Cannonball Battery (ボンカア Bonkaa): His name is a play on famous jazz saxophonist Julian "Cannonball" Adderley. He has a high-pitched voice, which is diametric to his rather large size. He also tends to make strange comments, such as wondering if hair coloring works on feathers. Big blue armor crow.
Mojo Rojo (レッカア Rekkaa): wears red armor.
Ronnie Geissmuller (ウォッカア Wokkaa): His name is a play on Johnny Weissmuller. His armor is green.
The Rude Noise also have a Sentai-like ability that has been demonstrated in at least two versions. Both of these group attacks are preceded by some sort of formation flight of the crows which is followed by an emission of thick, black smoke. The first group technique conjures a giant indestructible robot. The other technique was called "Operation: Smogberry, Smoke 'Em If You Got 'Em" (in the English version), where the Rude Noise becomes a giant crow made of a murderous miasma of smoke that makes dive bombing attacks. In the Japanese version, despite their prominence among the crows, they are frequently forgotten by most of the cast, even their own allies.

==Mecha==
Each episode features at least one Mecha, usually as part of the villains' plot to take over Little Tokyo. However, the Samurai Pizza Cats also have some technology at their disposal.

- Nyagō-King (ニャゴーキング, Nyagō-kingu) / The Supreme Catatonic
The Supreme Catatonic is a giant robot that aids the Pizza Cats whenever they get into a tight spot. The robot is summoned by a signal sent out by Speedy's Ginzu sword. It has two forms: Sphinx mode, which is the form it assumes when not being used, and a giant robot form for battling. The Supreme Catatonic is also what launches the Goonie Birds. The robot is armed with fish-themed weapons, such as a fish spear and fish blaster. Polly and Guido normally operate the robot in battle. When not being used, the Supreme Catatonic is stored in a statue in Mt. Kuchi. The English name is a reference to the catatonic state.
- Toritsukkun (トリツックン) / Ginzu Goonie Birds
The Goonie Birds are Pterodactyl-like robot suits. They are ejected from the Sphinx's mouth before it changes into its robot form. They usually dock with the Pizza Cats to gain flight abilities, sometimes called "Extra Topping Pizza Cats mode" in English.
- Villain of the day
Nearly every episode presented a unique villain mecha central to the plot.

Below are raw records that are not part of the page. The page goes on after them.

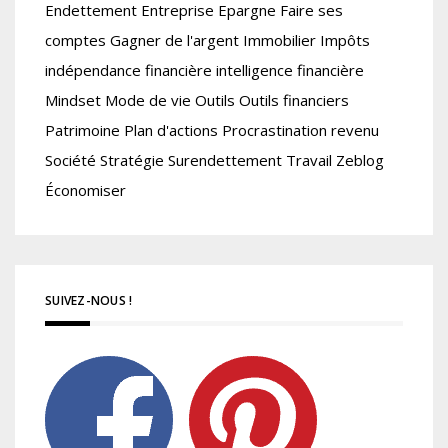
Endettement
Entreprise
Epargne
Faire ses
comptes
Gagner de l'argent
Immobilier
Impôts
indépendance financière
intelligence financière
Mindset
Mode de vie
Outils
Outils financiers
Patrimoine
Plan d'actions
Procrastination
revenu
Société
Stratégie
Surendettement
Travail
Zeblog
Économiser
SUIVEZ-NOUS !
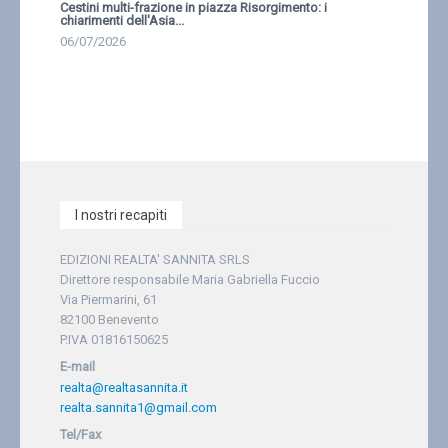
Cestini multi-frazione in piazza Risorgimento: i
chiarimenti dell'Asia...
06/07/2026
I nostri recapiti
EDIZIONI REALTA' SANNITA SRLS
Direttore responsabile Maria Gabriella Fuccio
Via Piermarini, 61
82100 Benevento
P.IVA 01816150625
E-mail
realta@realtasannita.it
realta.sannita1@gmail.com
Tel/Fax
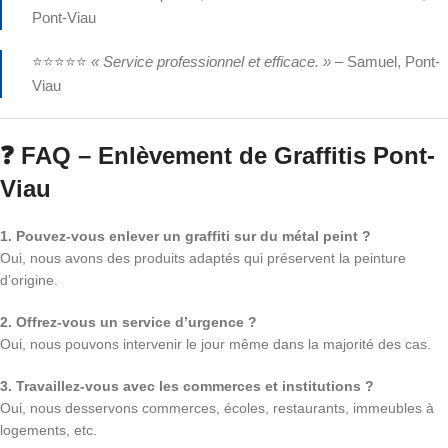
Pont-Viau
⭐⭐⭐⭐⭐
« Service professionnel et efficace. »
– Samuel, Pont-
Viau
❓ FAQ – Enlèvement de Graffitis Pont-
Viau
1. Pouvez-vous enlever un graffiti sur du métal peint ?
Oui, nous avons des produits adaptés qui préservent la peinture
d’origine.
2. Offrez-vous un service d’urgence ?
Oui, nous pouvons intervenir le jour même dans la majorité des cas.
3. Travaillez-vous avec les commerces et institutions ?
Oui, nous desservons commerces, écoles, restaurants, immeubles à
logements, etc.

Mecha used by the villains included a "double-decker" robot based on the father and son from "Lone Wolf and Cub" named The Monster Masher (based on the classic song), a giant hot-tub robot (used to scare people into joining health spas), Long Tall Sally (a play on the song lyric of the same name), the Samurai Sun-Spot 16 Robot (an orbital fan-dancing robot that blocked the sun from Little Tokyo, preventing the Pizza Cats from recharging their solar powers), and others.